By: Laura Steiner
Prime Minister Justin Trudeau, and the majority of the Premiers have signed a framework on Climate Change. The agreement included six things:
• developing new building codes to ensure that buildings use less energy, saving money for households and businesses;
• deploying more electric charging stations to support zero-emitting vehicles, which is an integral part of the future of transportation;
• expanding clean electricity systems, promoting inter-ties, and using smart-grid technologies to phase out the reliance on coal, make more efficient use of existing power supplies, and ensure a greater use of renewable energy;
• reducing methane emission from the oil and gas sector;
• protecting and enhancing carbon stored in forested lands, wetlands and agricultural lands; and
• setting an example and driving significant reductions in emissions from government operations.
“This framework builds on the actions of provincial and territorial governments to reduce GHG (Green House Gasses) emissions and identifies actions that will seize the many economic opportunities afforded by clean growth,” The Premiers said in a collective statement.
“The new agreement acknowledges existing actions taken by provinces and territories to reduce greenhouse gas emissions, including Ontario’s cap and trade program.”Ontario’s will be implemented beginning in 2017, and is expected to raise gas, and heating oil prices.
British Columbia, and Quebec both have Cap& Trade policies.

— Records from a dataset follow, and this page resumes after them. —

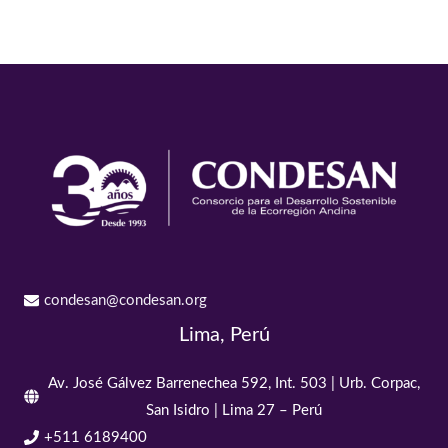
condesan@condesan.org
Lima, Perú
Av. José Gálvez Barrenechea 592, Int. 503 | Urb. Corpac,
San Isidro | Lima 27 – Perú
+511 6189400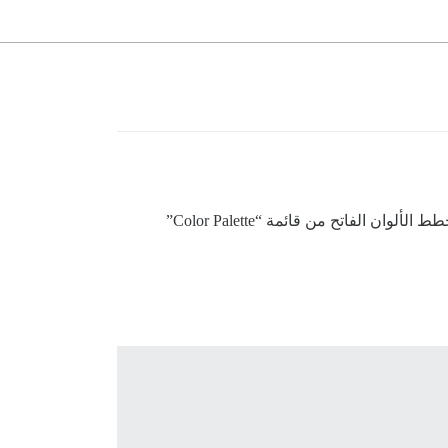
) وتسميتها “Light” ثم اختيار مخطط الألوان الفاتح من قائمة “Color Palette”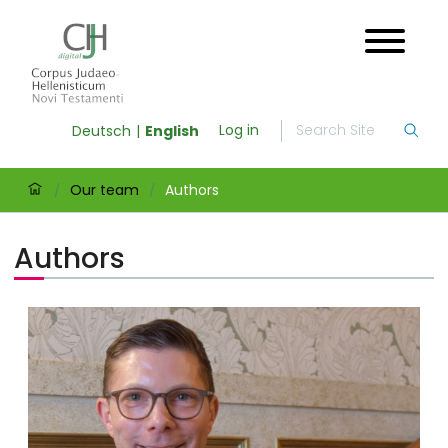
Log in
Deutsch
English
Our team
Authors
/
/
Authors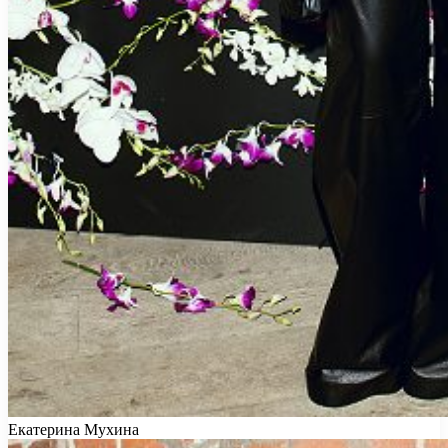
Екатерина Мухина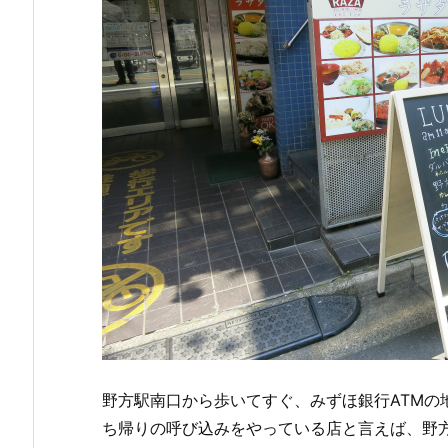
野方駅南口から歩いてすぐ、みずほ銀行ATMの
ち帰りの呼び込みをやっている店と言えば、野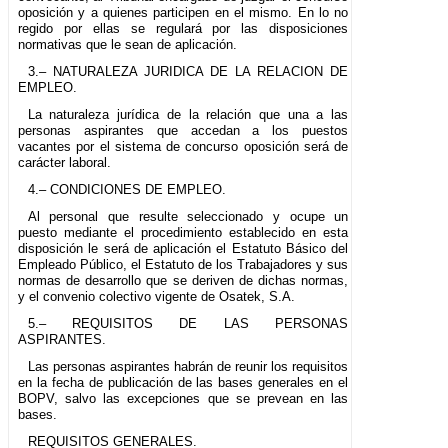
oposición y a quienes participen en el mismo. En lo no
regido por ellas se regulará por las disposiciones
normativas que le sean de aplicación.
3.– NATURALEZA JURIDICA DE LA RELACION DE
EMPLEO.
La naturaleza jurídica de la relación que una a las
personas aspirantes que accedan a los puestos
vacantes por el sistema de concurso oposición será de
carácter laboral.
4.– CONDICIONES DE EMPLEO.
Al personal que resulte seleccionado y ocupe un
puesto mediante el procedimiento establecido en esta
disposición le será de aplicación el Estatuto Básico del
Empleado Público, el Estatuto de los Trabajadores y sus
normas de desarrollo que se deriven de dichas normas,
y el convenio colectivo vigente de Osatek, S.A.
5.– REQUISITOS DE LAS PERSONAS
ASPIRANTES.
Las personas aspirantes habrán de reunir los requisitos
en la fecha de publicación de las bases generales en el
BOPV, salvo las excepciones que se prevean en las
bases.
REQUISITOS GENERALES.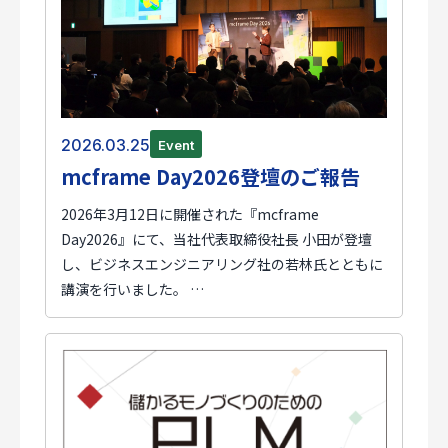
2026.03.25
Event
mcframe Day2026登壇のご報告
2026年3月12日に開催された『mcframe
Day2026』にて、当社代表取締役社長 小田が登壇
し、ビジネスエンジニアリング社の若林氏とともに
講演を行いました。 …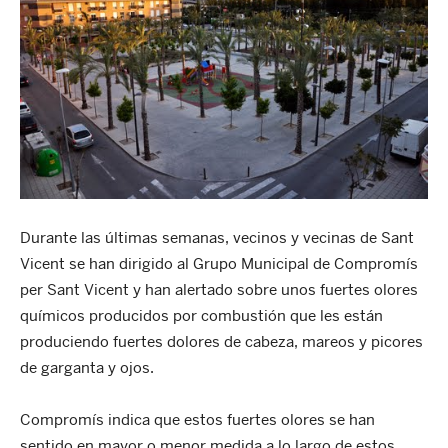
Durante las últimas semanas, vecinos y vecinas de Sant
Vicent se han dirigido al Grupo Municipal de Compromís
per Sant Vicent y han alertado sobre unos fuertes olores
químicos producidos por combustión que les están
produciendo fuertes dolores de cabeza, mareos y picores
de garganta y ojos.
Compromís indica que estos fuertes olores se han
sentido en mayor o menor medida a lo largo de estos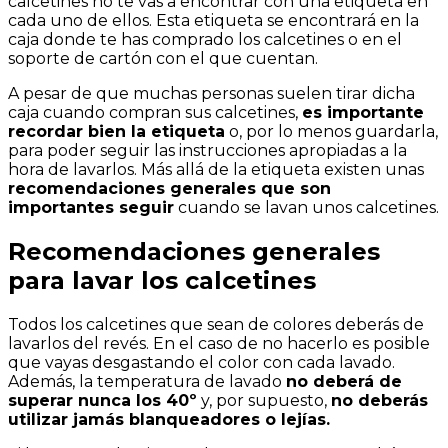
calcetines no te vas a encontrar con una etiqueta en
cada uno de ellos. Esta etiqueta se encontrará en la
caja donde te has comprado los calcetines o en el
soporte de cartón con el que cuentan.
A pesar de que muchas personas suelen tirar dicha
caja cuando compran sus calcetines,
es importante
recordar bien la etiqueta
o, por lo menos guardarla,
para poder seguir las instrucciones apropiadas a la
hora de lavarlos. Más allá de la etiqueta existen unas
recomendaciones generales que son
importantes seguir
cuando se lavan unos calcetines.
Recomendaciones generales
para lavar los calcetines
Todos los calcetines que sean de colores deberás de
lavarlos del revés. En el caso de no hacerlo es posible
que vayas desgastando el color con cada lavado.
Además, la temperatura de lavado
no deberá de
superar nunca los 40º
y, por supuesto,
no deberás
utilizar jamás blanqueadores o lejías.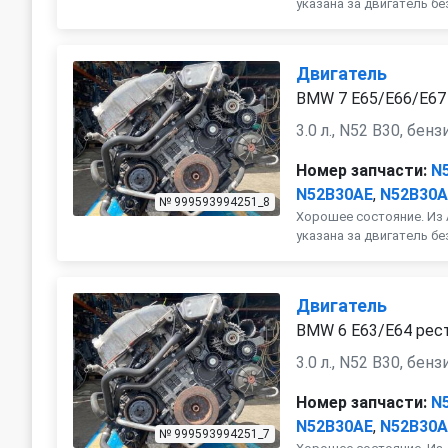
указана за двигатель бе
Двигатель
BMW 7 E65/E66/E67 р
3.0 л., N52 B30, бенз
Номер запчасти:
N
N52B30AE
,
N52B30
№ 999593994251_8
Хорошее состояние. Из 
указана за двигатель бе
Двигатель
BMW 6 E63/E64 рест.
3.0 л., N52 B30, бенз
Номер запчасти:
N
N52B30AE
,
N52B30
№ 999593994251_7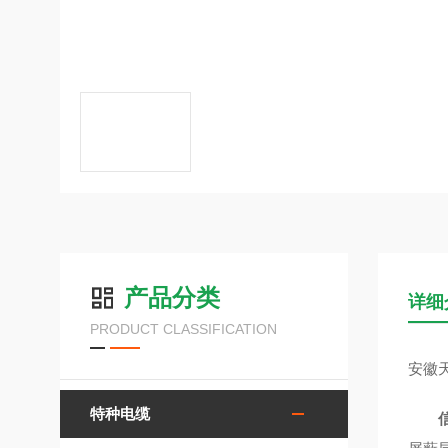
产品分类
详细
PRODUCT CLASSIFICATION
安徽
特种电缆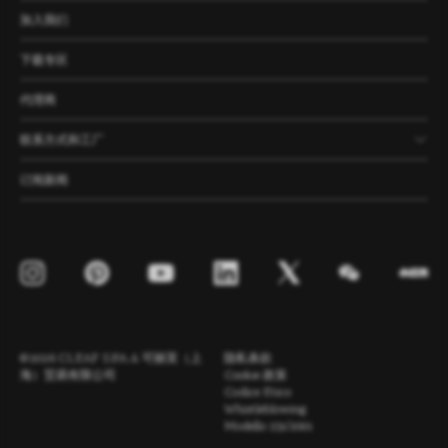
产品
公司
资讯
案例
加入我们
下载专区
代理商
联系方式和工厂
订阅新闻
©2026 CLEAF S.P.A. & 可丽芙（上
隐私条款
海）贸易有限公司
Cookie 政策
Codice Etico
Whistleblowing
Modello 231/2001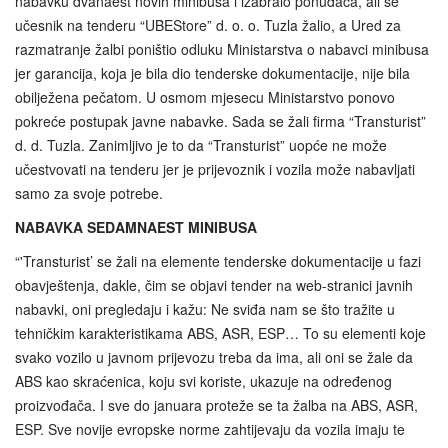
nabavku dvanaest novih minibusa i izabralo ponuđača, ali se
učesnik na tenderu “UBEStore” d. o. o. Tuzla žalio, a Ured za
razmatranje žalbi poništio odluku Ministarstva o nabavci minibusa
jer garancija, koja je bila dio tenderske dokumentacije, nije bila
obilježena pečatom. U osmom mjesecu Ministarstvo ponovo
pokreće postupak javne nabavke. Sada se žali firma “Transturist”
d. d. Tuzla. Zanimljivo je to da “Transturist” uopće ne može
učestvovati na tenderu jer je prijevoznik i vozila može nabavljati
samo za svoje potrebe.
NABAVKA SEDAMNAEST MINIBUSA
“'Transturist’ se žali na elemente tenderske dokumentacije u fazi
obavještenja, dakle, čim se objavi tender na web-stranici javnih
nabavki, oni pregledaju i kažu: Ne sviđa nam se što tražite u
tehničkim karakteristikama ABS, ASR, ESP… To su elementi koje
svako vozilo u javnom prijevozu treba da ima, ali oni se žale da
ABS kao skraćenica, koju svi koriste, ukazuje na određenog
proizvođača. I sve do januara proteže se ta žalba na ABS, ASR,
ESP. Sve novije evropske norme zahtijevaju da vozila imaju te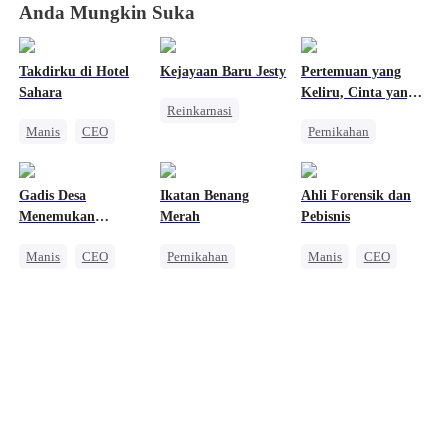
Anda Mungkin Suka
Takdirku di Hotel
Kejayaan Baru Jesty
Pertemuan yang
Sahara
Keliru, Cinta yang
Reinkarnasi
Tidak Terduga
Manis
CEO
Pernikahan
Wanita Kuat
Cinta Satu Malam
Takdir
CEO
Pembalasan
Romansa Kantor
Cinta Segitiga
Gadis Desa
Ikatan Benang
Ahli Forensik dan
Menemukan
Merah
Pebisnis
Takdirnya
Manis
CEO
Pernikahan
Manis
CEO
Cinderella
Penebusan
Cinta Satu Malam
Saling Kejar
Cinderella
CEO
Nikah Kilat
Penebusan
Kesalahan Identitas
Cinta Setelah Menikah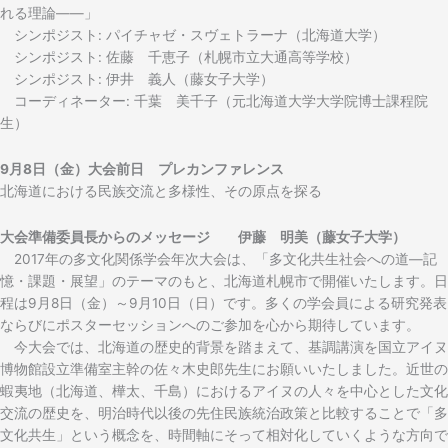
れる理論――」
シンポジスト: パイチャゼ・スヴェトラーナ（北海道大学）
シンポジスト: 佐藤 千恵子（札幌市立大通高等学校）
シンポジスト: 伊井 義人（藤女子大学）
コーディネーター: 千葉 美千子（元北海道大学大学院博士課程院
生）
9月8日（金）大会前日 プレカンファレンス
北海道における民族交流と多様性、その原点を探る
大会準備委員長からのメッセージ 伊藤 明美（藤女子大学）
2017年の多文化関係学会年次大会は、「多文化共生社会への道―記
憶・課題・展望」のテーマのもと、北海道札幌市で開催いたします。日
程は9月8日（金）～9月10日（日）です。多くの学会員による研究発表
ならびにポスターセッションへのご参加を心から期待しています。
今大会では、北海道の歴史的背景を踏まえて、基調講演を国立アイヌ
博物館設立準備室主幹の佐々木史郎先生にお願いいたしました。近世の
蝦夷地（北海道、樺太、千島）におけるアイヌの人々を中心とした文化
交流の歴史を、明治時代以後の先住民族統治政策と比較することで「多
文化共生」という概念を、時間軸にそって相対化していくような方向で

B.C’s is revenue neutral. Alberta Premier Rachel Notley will implement a carbon tax beginning in 2017 at $20/tonne. This will rise to $30/tonne in 2018. It’s expected to make the province $3 billion in revenue.
Manitoba, Saskatchewan Refuse to Sign
Manitoba and Saskatchewan did not sign the agreement. Saskatchewan Premier Brad Wall was concerned over its economic impact. “Well, here we are making this huge change in how we do business in Canada…and there’s been no economic impact from the feds,” Wall told CTV News
Manitoba Premier Brian Pallister meanwhile, tied his province’s signature to an increase in Healthcare funding. “Manitoba has been equally clear on our desire to seek meaningful progress on a partnership with the federal government on sustainable, long-term healthcare funding,” he said in a statement. Pallister confirmed his province’s commitment to a made-in Manitoba measures on the environment.
The expiry of a health accord will mean $39 million difference in the province’s finances next year. Manitoba has had its credit rating downgraded twice in the last year-and-a-half, which raises the cost of borrowing. “Combine that with the federal government taking tens of millions of dollars out or treasury, and the compounding growth in health-care service needs, and you’ve got a recipe for a serious, serious, problem,” Pallister told the Winnipeg Free Press.